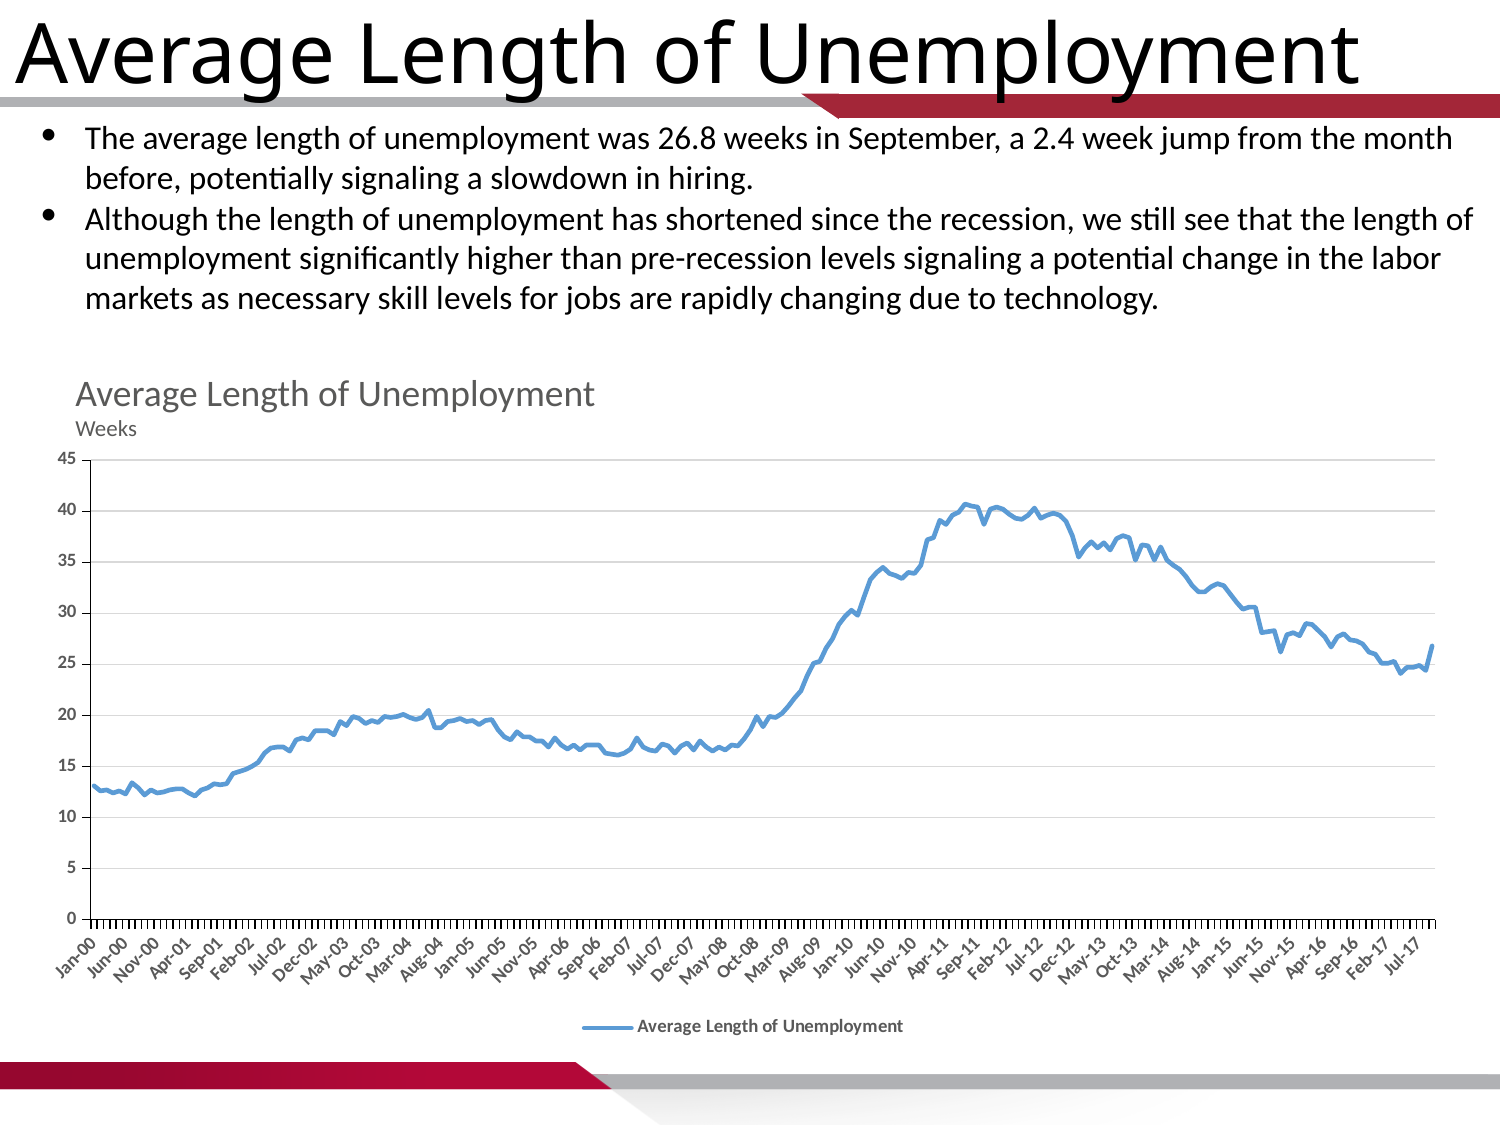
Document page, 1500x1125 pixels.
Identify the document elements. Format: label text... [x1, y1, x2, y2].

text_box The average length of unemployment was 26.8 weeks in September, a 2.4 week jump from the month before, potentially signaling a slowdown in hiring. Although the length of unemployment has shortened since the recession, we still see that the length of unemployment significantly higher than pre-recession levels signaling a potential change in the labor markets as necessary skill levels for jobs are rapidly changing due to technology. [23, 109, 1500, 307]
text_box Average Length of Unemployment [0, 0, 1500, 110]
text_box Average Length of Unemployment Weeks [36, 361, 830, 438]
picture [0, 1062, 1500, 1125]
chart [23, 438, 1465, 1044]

* * * * * * *

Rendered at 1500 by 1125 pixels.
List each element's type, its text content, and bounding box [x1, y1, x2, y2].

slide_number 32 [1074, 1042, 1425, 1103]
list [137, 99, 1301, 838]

* * * * * * *

Copy out, word for word, the part of the entries above that begins at the line with "List each element's" and ends at the line with "list [137, 99, 1301, 838]", including both.

**Solution below:**
List each element's type, its text content, and bounding box [x1, y1, x2, y2].

slide_number 32 [1074, 1042, 1425, 1103]
list [137, 99, 1301, 838]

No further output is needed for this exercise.